After your application code no longer references users.name anywhere (verified via query logging or pg_stat_statements):

-- Drop the sync trigger
DROP TRIGGER trg_sync_user_name ON users;
DROP FUNCTION sync_user_name();
 
-- Drop the old column
ALTER TABLE users DROP COLUMN name;

Blue-Green Database Strategy

For truly large structural changes (splitting a table, changing a primary key type from INT to UUID), the expand-contract approach at the column level may not suffice. Instead, use a blue-green database strategy powered by logical replication.

Provision a "green" replica with the new schema.
Set up pg_logical replication from the "blue" (current) database to the "green" one, applying a transform function that maps old rows into the new schema.
Validate data parity using checksums or row-count comparisons.
Switch application traffic to the green database. Connection strings are managed via PgBouncer or a DNS CNAME flip.
Decommission the blue database after a bake-in period.

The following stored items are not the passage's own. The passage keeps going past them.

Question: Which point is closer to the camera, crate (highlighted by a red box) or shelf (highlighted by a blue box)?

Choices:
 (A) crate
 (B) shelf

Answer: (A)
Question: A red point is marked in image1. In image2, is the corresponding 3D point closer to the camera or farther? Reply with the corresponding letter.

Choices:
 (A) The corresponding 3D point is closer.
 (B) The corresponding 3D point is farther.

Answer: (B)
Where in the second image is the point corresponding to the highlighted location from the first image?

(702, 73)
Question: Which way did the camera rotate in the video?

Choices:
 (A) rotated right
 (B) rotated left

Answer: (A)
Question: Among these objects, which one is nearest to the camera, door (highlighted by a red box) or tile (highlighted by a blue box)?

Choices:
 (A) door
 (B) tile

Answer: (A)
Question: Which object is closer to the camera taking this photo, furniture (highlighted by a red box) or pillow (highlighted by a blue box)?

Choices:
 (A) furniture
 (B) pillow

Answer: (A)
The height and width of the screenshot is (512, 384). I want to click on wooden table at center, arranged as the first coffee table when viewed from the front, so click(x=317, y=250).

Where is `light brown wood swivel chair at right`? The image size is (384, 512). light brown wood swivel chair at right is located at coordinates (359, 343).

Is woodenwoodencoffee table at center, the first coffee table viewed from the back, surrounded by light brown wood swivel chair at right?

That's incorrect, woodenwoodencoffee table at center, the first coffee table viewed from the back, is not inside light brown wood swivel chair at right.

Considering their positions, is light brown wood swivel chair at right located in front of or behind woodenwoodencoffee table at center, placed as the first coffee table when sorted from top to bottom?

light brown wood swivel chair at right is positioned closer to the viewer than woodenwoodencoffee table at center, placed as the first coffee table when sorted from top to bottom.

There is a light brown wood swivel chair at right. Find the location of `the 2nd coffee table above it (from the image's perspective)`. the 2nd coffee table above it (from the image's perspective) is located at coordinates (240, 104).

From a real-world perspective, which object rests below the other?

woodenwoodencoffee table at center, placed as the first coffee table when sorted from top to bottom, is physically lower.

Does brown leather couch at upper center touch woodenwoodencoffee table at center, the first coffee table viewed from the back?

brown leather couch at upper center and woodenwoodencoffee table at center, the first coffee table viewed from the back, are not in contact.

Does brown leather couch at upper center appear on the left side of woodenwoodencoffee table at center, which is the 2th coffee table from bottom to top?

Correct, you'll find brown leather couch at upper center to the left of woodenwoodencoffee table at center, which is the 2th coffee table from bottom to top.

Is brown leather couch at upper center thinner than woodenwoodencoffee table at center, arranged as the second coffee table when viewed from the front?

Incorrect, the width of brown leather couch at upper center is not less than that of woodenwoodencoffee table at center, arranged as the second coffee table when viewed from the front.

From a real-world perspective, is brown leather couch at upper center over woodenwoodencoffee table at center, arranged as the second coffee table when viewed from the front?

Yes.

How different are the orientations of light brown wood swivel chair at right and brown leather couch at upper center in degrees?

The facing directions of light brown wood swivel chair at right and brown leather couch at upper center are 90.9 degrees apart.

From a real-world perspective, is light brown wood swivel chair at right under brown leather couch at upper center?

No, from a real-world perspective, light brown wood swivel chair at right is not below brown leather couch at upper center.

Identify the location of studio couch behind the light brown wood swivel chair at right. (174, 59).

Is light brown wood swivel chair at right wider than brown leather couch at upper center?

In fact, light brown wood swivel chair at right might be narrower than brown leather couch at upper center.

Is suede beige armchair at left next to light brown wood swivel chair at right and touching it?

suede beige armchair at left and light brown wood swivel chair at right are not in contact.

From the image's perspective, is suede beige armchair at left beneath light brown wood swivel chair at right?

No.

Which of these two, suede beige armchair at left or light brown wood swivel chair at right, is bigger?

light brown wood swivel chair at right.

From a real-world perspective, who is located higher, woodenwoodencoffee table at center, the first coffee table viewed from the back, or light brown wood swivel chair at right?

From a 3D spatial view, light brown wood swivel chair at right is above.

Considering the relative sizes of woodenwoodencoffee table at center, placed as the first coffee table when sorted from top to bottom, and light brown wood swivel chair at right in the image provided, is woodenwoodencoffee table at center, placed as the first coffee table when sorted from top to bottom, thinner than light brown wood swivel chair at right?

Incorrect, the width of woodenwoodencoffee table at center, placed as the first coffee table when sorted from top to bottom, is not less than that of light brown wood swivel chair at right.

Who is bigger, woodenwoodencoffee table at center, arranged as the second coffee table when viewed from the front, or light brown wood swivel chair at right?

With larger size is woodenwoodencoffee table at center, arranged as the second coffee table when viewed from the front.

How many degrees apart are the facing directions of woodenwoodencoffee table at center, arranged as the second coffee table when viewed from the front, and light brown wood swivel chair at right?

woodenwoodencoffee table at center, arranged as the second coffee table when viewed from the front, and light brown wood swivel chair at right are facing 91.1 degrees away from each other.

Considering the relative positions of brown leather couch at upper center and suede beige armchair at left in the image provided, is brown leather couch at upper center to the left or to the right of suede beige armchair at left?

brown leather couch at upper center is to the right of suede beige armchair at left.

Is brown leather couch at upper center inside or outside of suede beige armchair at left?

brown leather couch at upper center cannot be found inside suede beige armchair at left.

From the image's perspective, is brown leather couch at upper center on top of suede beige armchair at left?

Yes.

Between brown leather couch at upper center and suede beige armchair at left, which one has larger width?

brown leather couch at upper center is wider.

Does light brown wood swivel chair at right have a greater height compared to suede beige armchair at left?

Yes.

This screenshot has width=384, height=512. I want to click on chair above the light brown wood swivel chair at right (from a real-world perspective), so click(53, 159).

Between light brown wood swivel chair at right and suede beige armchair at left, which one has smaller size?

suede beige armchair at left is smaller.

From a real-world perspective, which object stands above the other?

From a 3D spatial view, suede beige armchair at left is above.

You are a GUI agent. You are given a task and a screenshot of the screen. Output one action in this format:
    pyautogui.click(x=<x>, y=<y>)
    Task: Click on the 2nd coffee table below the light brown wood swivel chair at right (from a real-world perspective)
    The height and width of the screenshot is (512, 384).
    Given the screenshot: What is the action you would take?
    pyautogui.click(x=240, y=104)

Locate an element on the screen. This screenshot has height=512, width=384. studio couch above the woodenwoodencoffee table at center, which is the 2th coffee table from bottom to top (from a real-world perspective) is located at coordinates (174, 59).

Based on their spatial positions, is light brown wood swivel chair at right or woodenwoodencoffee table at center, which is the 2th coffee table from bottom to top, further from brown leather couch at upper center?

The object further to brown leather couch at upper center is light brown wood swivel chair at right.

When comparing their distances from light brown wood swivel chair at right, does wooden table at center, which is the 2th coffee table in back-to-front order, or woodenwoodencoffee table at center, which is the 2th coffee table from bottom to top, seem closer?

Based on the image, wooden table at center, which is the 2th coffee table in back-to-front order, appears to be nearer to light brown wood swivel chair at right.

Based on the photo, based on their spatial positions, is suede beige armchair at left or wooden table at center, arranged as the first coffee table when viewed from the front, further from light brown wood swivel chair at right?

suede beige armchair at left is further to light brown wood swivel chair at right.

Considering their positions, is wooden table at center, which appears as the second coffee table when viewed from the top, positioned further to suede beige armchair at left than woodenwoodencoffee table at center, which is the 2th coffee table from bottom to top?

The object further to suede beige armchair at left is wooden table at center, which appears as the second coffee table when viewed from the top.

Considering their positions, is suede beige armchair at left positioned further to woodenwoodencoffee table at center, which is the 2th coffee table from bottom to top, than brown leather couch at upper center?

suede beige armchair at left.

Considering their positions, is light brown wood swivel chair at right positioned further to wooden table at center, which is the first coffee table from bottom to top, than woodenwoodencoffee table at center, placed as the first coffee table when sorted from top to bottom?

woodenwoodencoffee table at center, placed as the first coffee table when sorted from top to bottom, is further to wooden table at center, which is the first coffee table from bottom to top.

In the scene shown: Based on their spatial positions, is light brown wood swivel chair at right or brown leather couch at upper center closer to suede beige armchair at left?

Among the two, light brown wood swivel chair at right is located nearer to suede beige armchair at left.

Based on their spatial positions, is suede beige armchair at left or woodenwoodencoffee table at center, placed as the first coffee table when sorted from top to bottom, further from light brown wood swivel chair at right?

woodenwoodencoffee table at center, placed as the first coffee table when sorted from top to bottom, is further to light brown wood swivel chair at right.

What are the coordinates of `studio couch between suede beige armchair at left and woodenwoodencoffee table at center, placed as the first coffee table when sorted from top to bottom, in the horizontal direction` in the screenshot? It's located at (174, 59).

-- On the BLUE (source) database
CREATE PUBLICATION blue_pub FOR TABLE users, orders, products;
 
-- On the GREEN (target) database with new schema
CREATE SUBSCRIPTION green_sub
    CONNECTION 'host=blue-db port=5432 dbname=app user=replicator'
    PUBLICATION blue_pub
    WITH (copy_data = true, synchronous_commit = off);

Avoiding Common Lock Pitfalls

PostgreSQL acquires different lock levels for different DDL statements. Here is a quick reference for the most common operations:

| Operation | Lock Level | Safe? | |---|---|---| | ADD COLUMN (nullable, no default) | ACCESS EXCLUSIVE (instant) | Yes | | ADD COLUMN with DEFAULT (PG 11+) | ACCESS EXCLUSIVE (instant) | Yes | | ADD COLUMN NOT NULL (no default) | ACCESS EXCLUSIVE (full rewrite) | No | | CREATE INDEX | SHARE (blocks writes) | No | | CREATE INDEX CONCURRENTLY | SHARE UPDATE EXCLUSIVE | Yes | | DROP COLUMN | ACCESS EXCLUSIVE (instant) | Yes* |

DROP COLUMN only marks the column as invisible in the catalog; it does not rewrite the table. However, subsequent VACUUM FULL will reclaim the space.

Setting a Lock Timeout

Always set a lock_timeout before running DDL in production. If the lock cannot be acquired within the timeout, the migration fails fast instead of queuing behind long-running queries and causing a cascading pileup.

SET lock_timeout = '5s';
ALTER TABLE orders ADD COLUMN tracking_number TEXT;
-- If the lock isn't acquired within 5 seconds, this fails
-- and you can retry during a quieter window.

Tooling Recommendations

pgroll -- Xata's open-source tool that automates the expand-contract pattern with version-aware views.
reshape -- Another zero-downtime migration tool that creates shadow columns and triggers automatically.
pg-osc -- Stripe's online schema change tool, inspired by MySQL's pt-online-schema-change.
sqitch -- Dependency-aware migration manager that works well with the phased approach.

Key Takeaways

Never run destructive DDL in a single step on a live database.
Split every migration into expand, migrate, and contract phases.
Always set lock_timeout and statement_timeout in production.
Use CREATE INDEX CONCURRENTLY -- never the blocking variant.
Batch backfills with SKIP LOCKED to avoid contention.
For major schema overhauls, consider logical replication and a blue-green database cutover.